To add animation to an object:

1.
<script type="text/javascript" src="yui/animation.js"></script>



This may be why so much of Web 2.0 is about animating objects such as fade-ins and fade-outs: the only change that needed to be made to Script 16.13 was to bring in YUI's animation.js file.

2.
var myAnim = new YAHOO.util.Anim ("dlg");
myAnim.attributes.opacity = { from: 0, to: 1 };
myAnim.duration = 2;
myAnim.method = YAHOO.util.Easing. easeIn;
myAnim.onComplete.subscribe (showDialog);



In Script 16.14, we create a new animation object myAnim, based on dlg, the dialog object from the previous task. We give it an opacity that will start at zero and end at one (bringing it from invisible to visible), we set the animation's duration to be two seconds, and we set its method to Easing.easeIn (a built-in style that tells JavaScript to start off fast but then ease in to displaying the object).
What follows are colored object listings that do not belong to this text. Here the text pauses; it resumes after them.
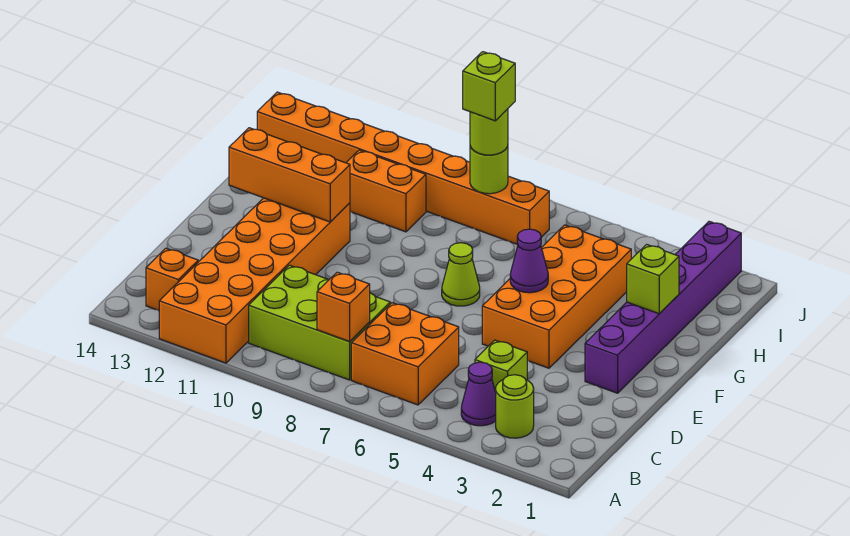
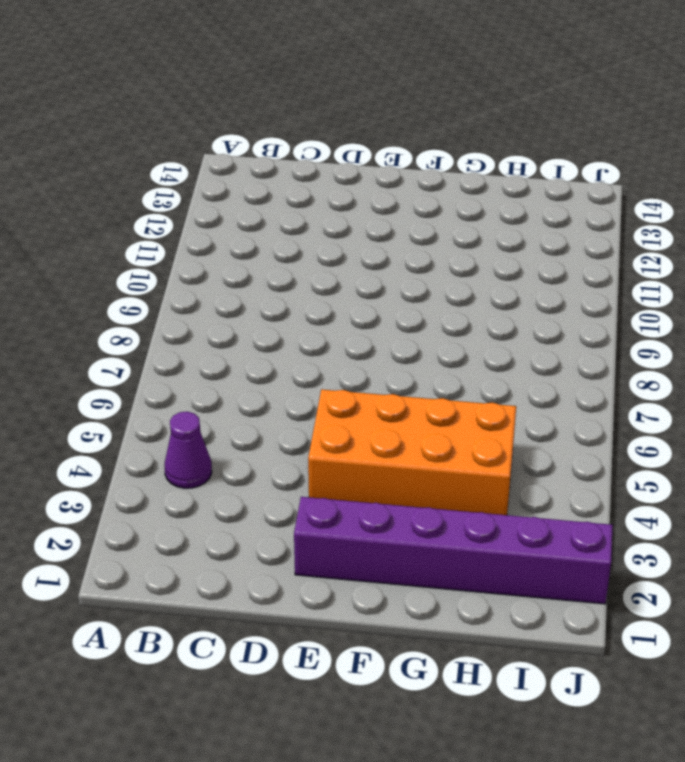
none -> orange 2x6 brick [159,198,350,363]
none -> lime 1x1 round brick [496,375,534,438]
none -> orange 2x2 brick [351,303,459,405]

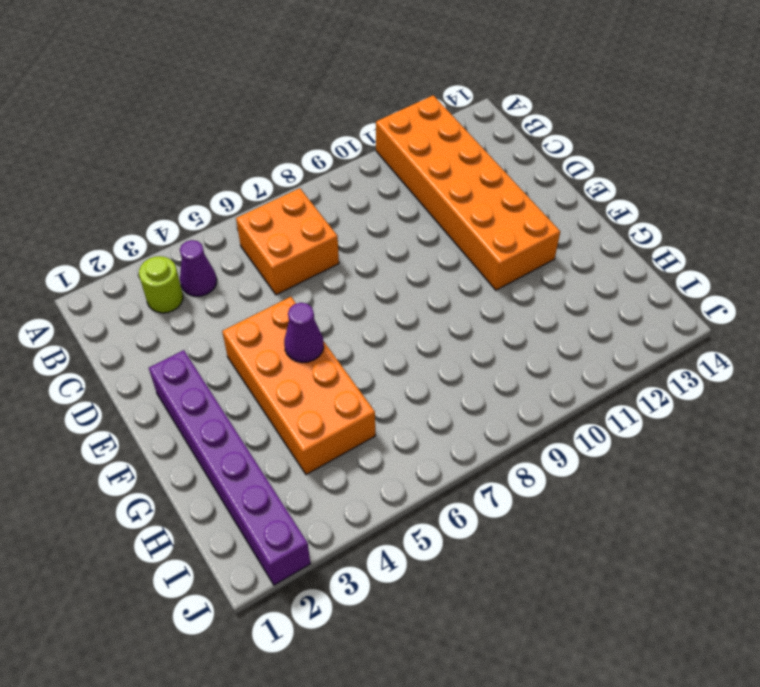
none -> lime 2x3 brick [249,265,390,380]
none -> orange 1x1 brick [146,248,198,311]
none -> lime 1x1 brick [475,340,527,392]

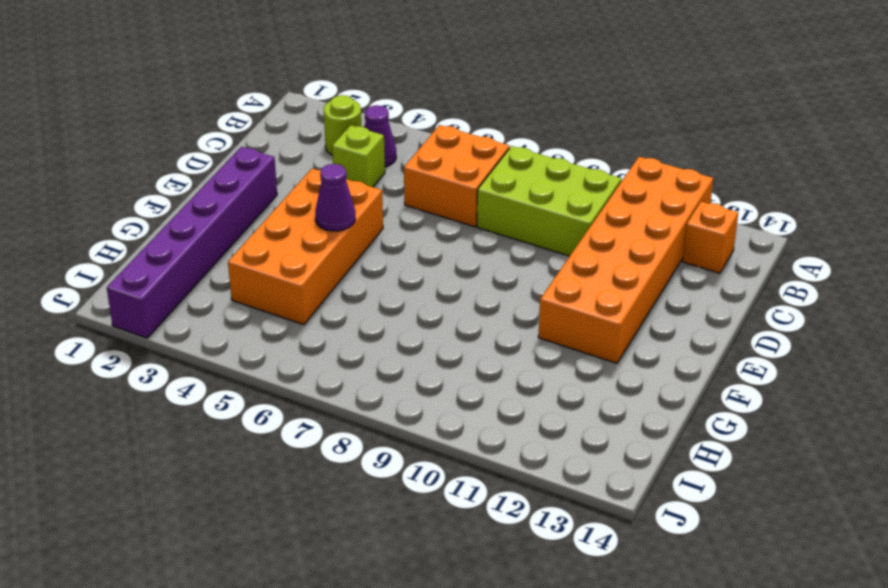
none -> lime 1x1 cone [442,243,480,306]
none -> orange 1x2 brick [346,150,426,232]
none -> orange 1x8 brick [257,92,549,244]

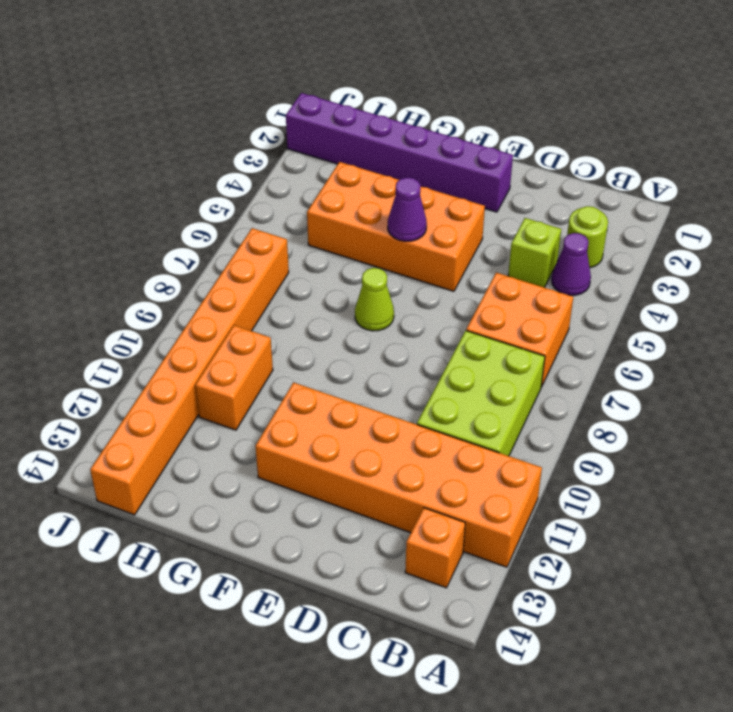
none -> orange 1x1 brick [317,272,370,341]
none -> orange 1x3 brick [229,128,350,222]
none -> lime 1x1 brick [627,244,679,314]

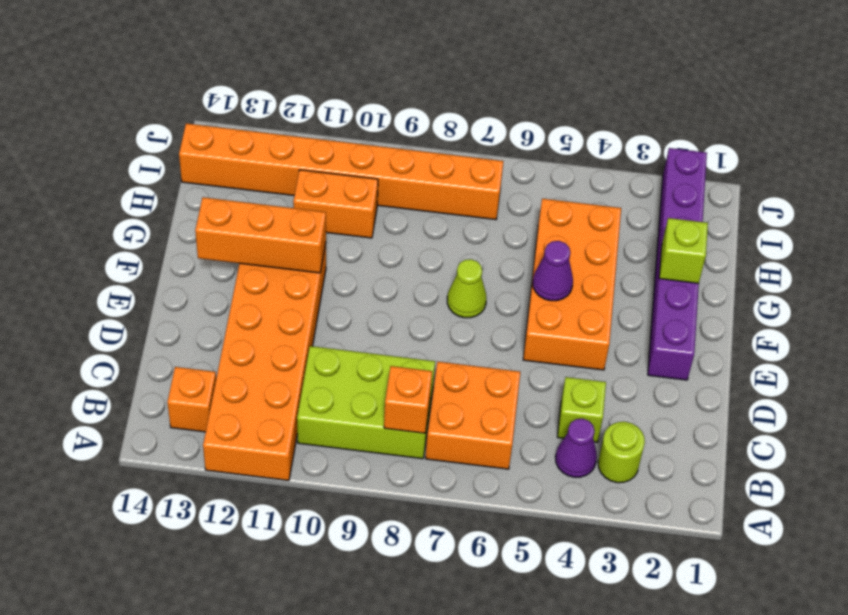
none -> lime 1x1 round brick [470,146,508,194]
none -> lime 1x1 round brick [470,109,508,155]
none -> lime 1x1 brick [463,52,515,121]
Finally, we tell the animation that when it's done (that is, when its onComplete event handler is triggered), it should call the showDialog() function, as it's subscribedthat is, a function has been signed up to do something after a myAnim event has taken place.

3.
myAnim.animate();



Now, when someone clicks the edit link, we want the animation to start.

4.
function showDialog() {
  YAHOO.container.dlg.show();
}



When the showDialog() event is trigged, we want the dlg dialog to display (Figure 16.9).

Figure 16.9. We haven't figured out how to add animation on the printed page, but this dialog really did fade in.